Can anyone please share som field experience ?

Thanks and Regards,

Massimiliano

3 REPLIES 3

teiva-boy
Level 6

It doesn't matter.  BE will retain the blocks of data it needs, regardless of the append/overwrite periods.  So you do not have to pre-stage anything and keep it "indefinitely."

You also if capable (vSphere 4+ and HW level 7 VM's) would want to implement Full/Incr or Full/Diff AVVI backups and not just fulls everyday from a capacity standpoint.  This would would ensure that the index database doesn't grow too large, as well as not grow the dedupe folder larger/faster than anticipated.

InsentraCameron
Level 4
Partner Accredited Certified

Hi Teiva-boy,

From what you are saying then, the key thing disadvantage to doing continual fulls is the indexes will grow to quickly and be more of a hassel to manage.
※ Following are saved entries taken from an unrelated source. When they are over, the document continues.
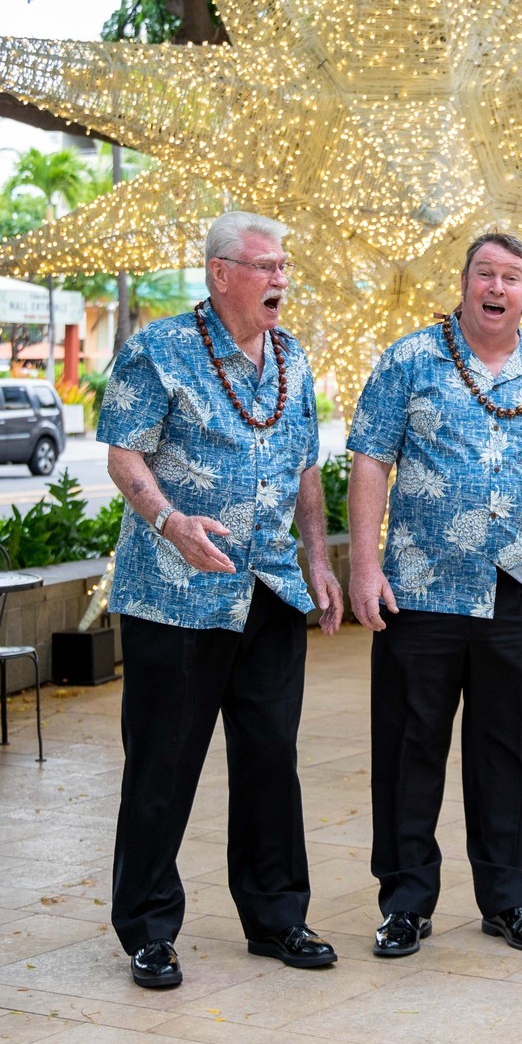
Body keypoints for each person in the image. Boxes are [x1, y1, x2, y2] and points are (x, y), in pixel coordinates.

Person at [347, 233, 522, 959]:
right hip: (419, 588)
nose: (497, 286)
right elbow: (370, 460)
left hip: (515, 591)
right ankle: (405, 903)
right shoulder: (409, 359)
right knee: (409, 750)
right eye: (485, 273)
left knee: (514, 753)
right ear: (464, 283)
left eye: (512, 277)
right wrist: (364, 564)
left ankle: (507, 898)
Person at [98, 211, 344, 989]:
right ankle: (146, 929)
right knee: (163, 765)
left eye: (284, 264)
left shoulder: (293, 358)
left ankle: (277, 917)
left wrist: (318, 556)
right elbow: (122, 452)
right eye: (264, 265)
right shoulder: (159, 350)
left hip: (270, 587)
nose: (280, 279)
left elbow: (307, 464)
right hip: (178, 593)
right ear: (219, 273)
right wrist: (170, 522)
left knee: (272, 758)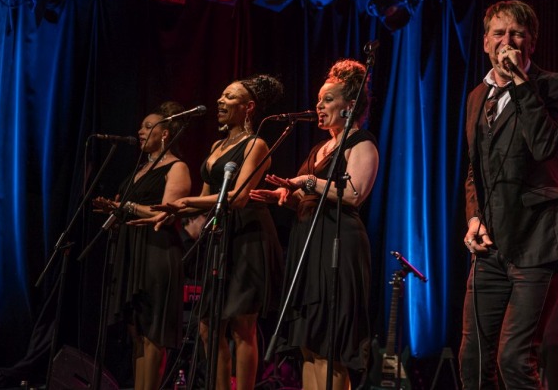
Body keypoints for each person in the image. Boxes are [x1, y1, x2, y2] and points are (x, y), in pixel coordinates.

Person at [132, 75, 285, 390]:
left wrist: (186, 202)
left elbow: (238, 197)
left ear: (248, 107)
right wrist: (168, 212)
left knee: (242, 326)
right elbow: (205, 200)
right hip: (221, 237)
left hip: (248, 236)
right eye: (221, 95)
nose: (220, 100)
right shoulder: (217, 146)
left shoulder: (256, 145)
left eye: (229, 97)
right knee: (208, 326)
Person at [459, 0, 558, 389]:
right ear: (485, 42)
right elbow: (475, 169)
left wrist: (521, 84)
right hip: (492, 245)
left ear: (532, 42)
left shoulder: (555, 88)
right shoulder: (477, 96)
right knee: (474, 358)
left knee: (514, 358)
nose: (506, 41)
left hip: (539, 243)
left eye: (517, 34)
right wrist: (474, 219)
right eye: (498, 33)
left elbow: (545, 147)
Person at [250, 59, 379, 390]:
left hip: (339, 245)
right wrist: (284, 196)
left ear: (350, 106)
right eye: (319, 100)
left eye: (328, 100)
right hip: (309, 244)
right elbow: (309, 196)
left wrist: (307, 182)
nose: (319, 106)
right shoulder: (320, 148)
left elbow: (353, 194)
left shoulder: (361, 142)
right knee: (307, 346)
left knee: (329, 345)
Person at [92, 101, 193, 390]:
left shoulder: (177, 167)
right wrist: (113, 209)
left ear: (165, 133)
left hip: (157, 250)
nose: (140, 131)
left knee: (153, 333)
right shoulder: (140, 169)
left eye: (148, 127)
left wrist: (126, 206)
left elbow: (165, 212)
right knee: (136, 331)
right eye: (141, 126)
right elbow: (128, 207)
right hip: (132, 252)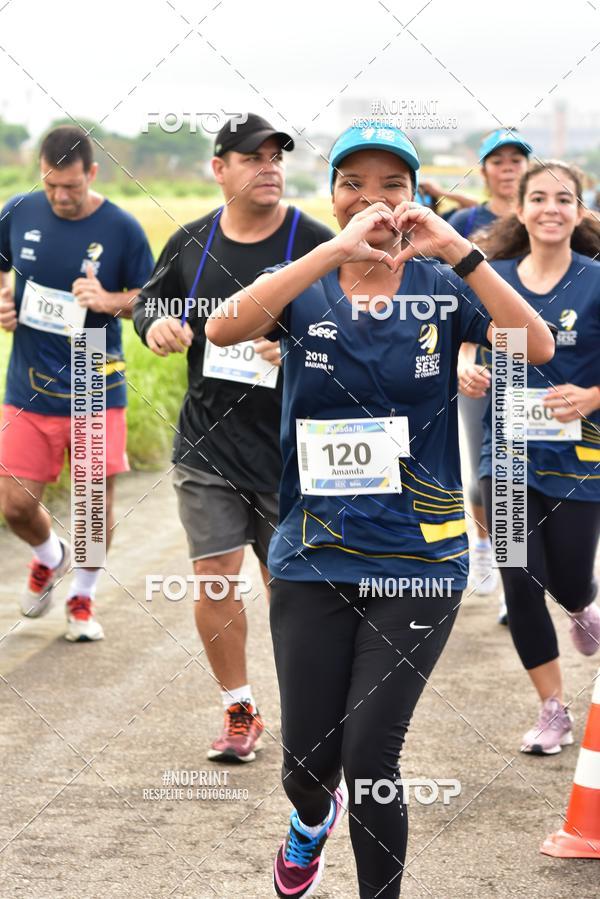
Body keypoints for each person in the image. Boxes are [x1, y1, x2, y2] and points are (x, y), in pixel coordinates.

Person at [206, 124, 554, 898]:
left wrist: (457, 251)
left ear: (416, 196)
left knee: (370, 758)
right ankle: (306, 823)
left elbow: (533, 347)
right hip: (312, 555)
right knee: (307, 765)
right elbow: (222, 328)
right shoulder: (306, 281)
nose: (373, 198)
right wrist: (331, 253)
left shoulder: (443, 286)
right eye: (353, 183)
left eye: (392, 184)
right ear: (332, 197)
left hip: (420, 558)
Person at [132, 113, 334, 764]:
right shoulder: (191, 243)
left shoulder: (315, 240)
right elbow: (149, 305)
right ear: (219, 169)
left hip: (290, 449)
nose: (269, 165)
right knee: (215, 576)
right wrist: (153, 329)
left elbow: (360, 324)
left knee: (290, 589)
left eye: (276, 154)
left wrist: (304, 346)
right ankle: (239, 707)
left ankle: (308, 712)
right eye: (252, 156)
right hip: (208, 446)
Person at [0, 125, 154, 641]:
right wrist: (3, 297)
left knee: (92, 506)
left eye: (71, 186)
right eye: (51, 187)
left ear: (92, 173)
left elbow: (151, 303)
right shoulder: (19, 211)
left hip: (94, 379)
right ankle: (49, 555)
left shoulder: (123, 229)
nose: (61, 197)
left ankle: (82, 599)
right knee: (14, 502)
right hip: (27, 381)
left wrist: (108, 301)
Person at [476, 160, 600, 755]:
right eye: (540, 198)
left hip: (581, 457)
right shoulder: (491, 277)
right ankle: (552, 709)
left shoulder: (597, 280)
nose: (552, 208)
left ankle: (582, 606)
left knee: (569, 578)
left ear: (579, 212)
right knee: (521, 579)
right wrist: (464, 365)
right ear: (519, 209)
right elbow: (464, 341)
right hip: (507, 457)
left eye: (565, 199)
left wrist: (594, 395)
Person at [451, 129, 532, 614]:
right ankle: (482, 544)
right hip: (479, 359)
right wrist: (461, 355)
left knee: (517, 475)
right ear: (483, 170)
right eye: (497, 160)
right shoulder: (464, 222)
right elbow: (450, 295)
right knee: (484, 473)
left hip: (533, 359)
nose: (507, 168)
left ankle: (512, 582)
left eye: (516, 159)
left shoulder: (541, 220)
I have wondered in the past why people wouldn't do full backups forever.

teiva-boy
Level 6

The dedupe process works like this (mind you this is very high level):

  1. Scan the data on the volume
  2. Break the data into fixed segments
  3. Assign each segment a unique MD5 hash (UID)
  4. Update the database with these UID's
  5. Compare what the client sent to whats in the dedupe database via UID look-ups
  6. Tell client to only send the unique data segments from the volume.

 

So here is where things get interesting from what I just wrote...

  • You are limited by HDD read speeds in step 1.
  • #4,5 require fast disk, CPU and enough memory to read and update the dedupe database.
  • #3,4 will grow the dedupe database over time, prematurely.  If you continue to send FULL's, the database grows faster than normal, affecting the 2nd bullet point I mentioned above.

While you could do fulls all the time, it's not recommended, and you should just continue to do backups as you did in the past with a traditional full/incr or full/diff methodology.